Aleksa Jovicic portrays Helena with rare precision. He’s helped by Divna Stojanov’s skilfully composed dramatization. Jovčić handles the text very carefully and pays attention to every word. The devotion and attention to every detail are evident in a performance that features elements of traditional, dramatic acting, in which immersion in the character is fundamental, but also the stylised expressions of physical theatre.
The young actor masters the simultaneous use of two shades of expression with unexpected maturity. In the dramatic register he never crosses over into pathos, nor does he feel the need to unnecessarily emphasise the emotional parts of the confession. This measured acting gives a strong impression of credibility and authenticity. On the other hand, the stylised layers, which are mainly visible in the movement, come to full expression at the moment when they turn into a dance with which the actor portrays the sex reassignment operation. With these dual acting styles, Jovicic generates the tension that characterises the heroine’s life.
Jovčić’s concept is simple and unobtrusive, focused primarily on the acting, but isn’t completely devoid of other, more theatrical devices. He welcomes the audience while completely naked, lying between two hills covered with grass and flowers. A context that has several symbolic functions: the creation of man, the breasts of women, the funeral mounds of deceased parents. The costume also underlines the tension: a military uniform, a wig with a feminine hairstyle, artificial breasts. The monodrama concept is broken by the presence of a punk rock band playing folk and rock music, two genres which are usually considered sworn enemies in Serbian culture.
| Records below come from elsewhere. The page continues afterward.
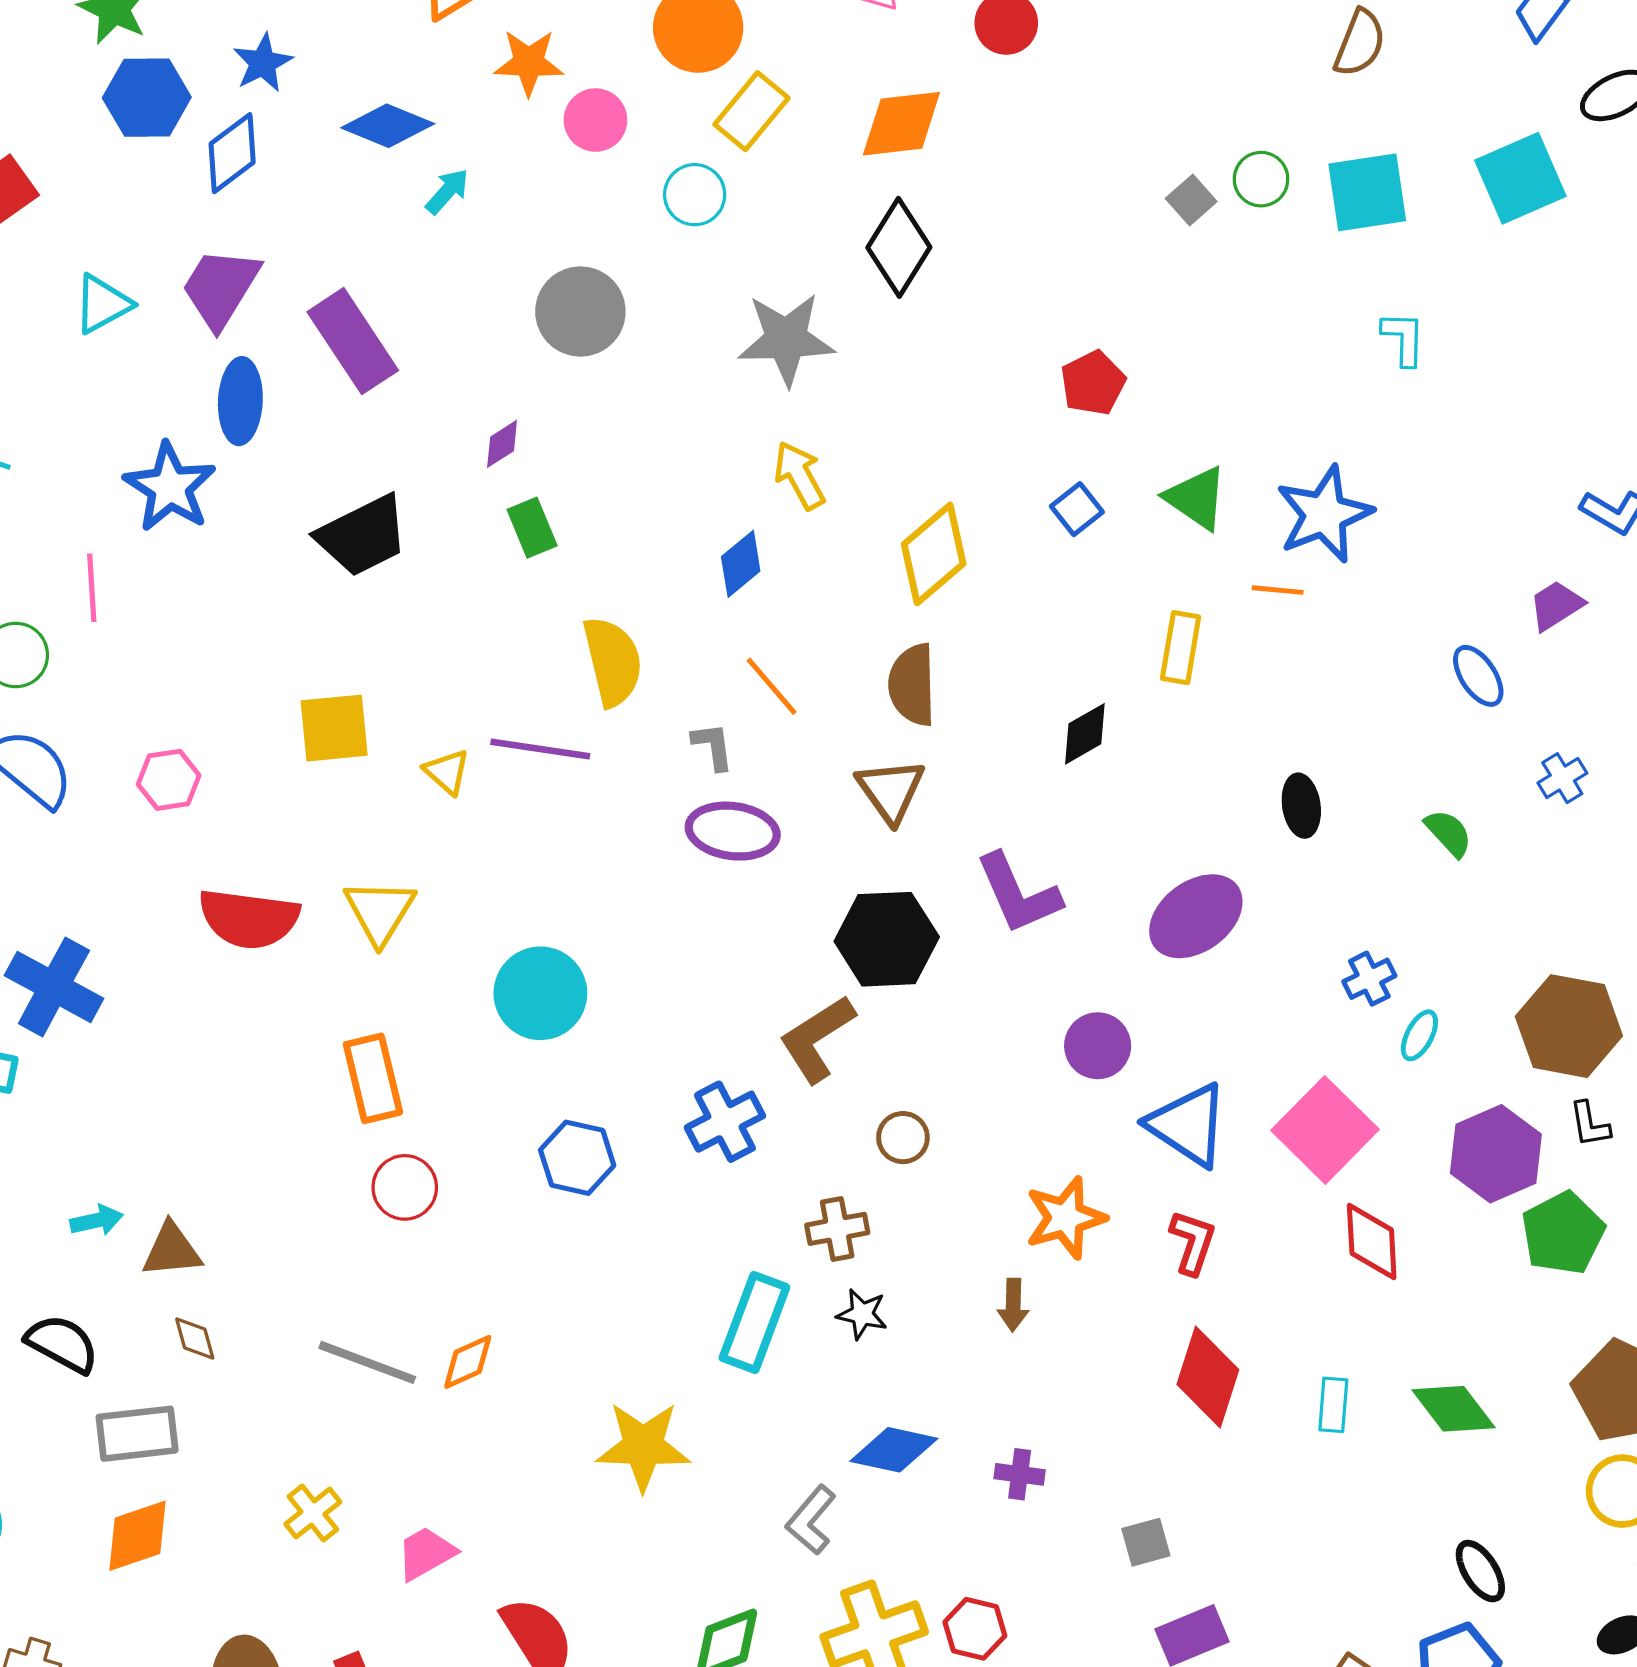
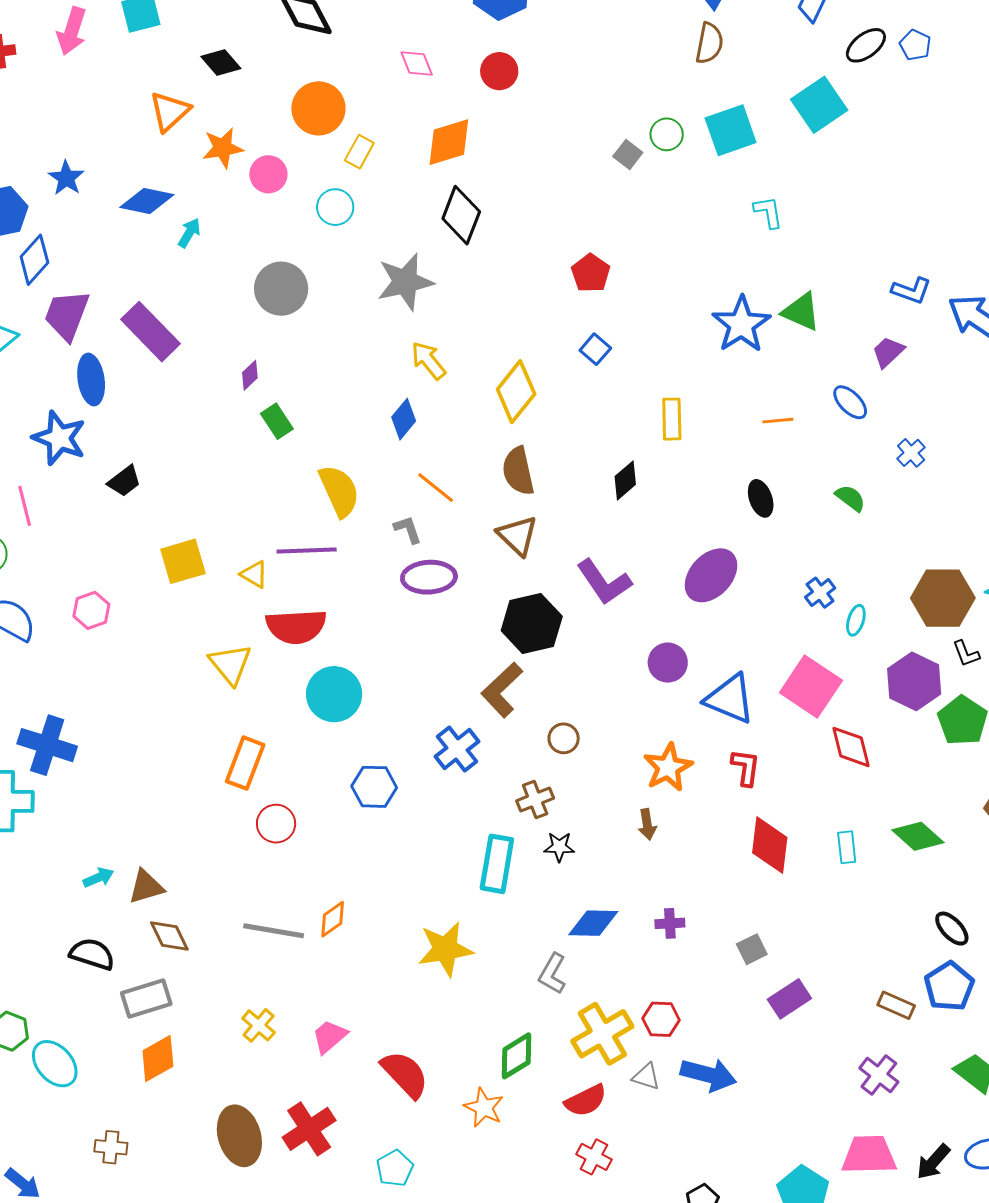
yellow rectangle: (752, 111) -> (359, 152), size x0.7
blue diamond: (232, 153) -> (34, 260), moved
green triangle: (1196, 498) -> (801, 312), moved
black trapezoid: (363, 536) -> (124, 481), moved, size x0.6
orange line: (1278, 590) -> (778, 421), moved
red semicircle: (249, 919) -> (296, 626), moved
orange rectangle: (373, 1078) -> (245, 763), turned 45
brown diamond: (195, 1338) -> (169, 936), size x1.4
The exciting and poignant, mostly linearly told story of Major and Helena, along with the fragmentary dramaturgy of Before We Begin, represents the beginning of the independent scene’s interest in a topic that institutional theatres have already been dealing with in recent years.
Both these shows provide a good example of the direction that the institutional and independent scene should be exploring further. They show two possible approaches, both legitimate, to address a vital societal issue.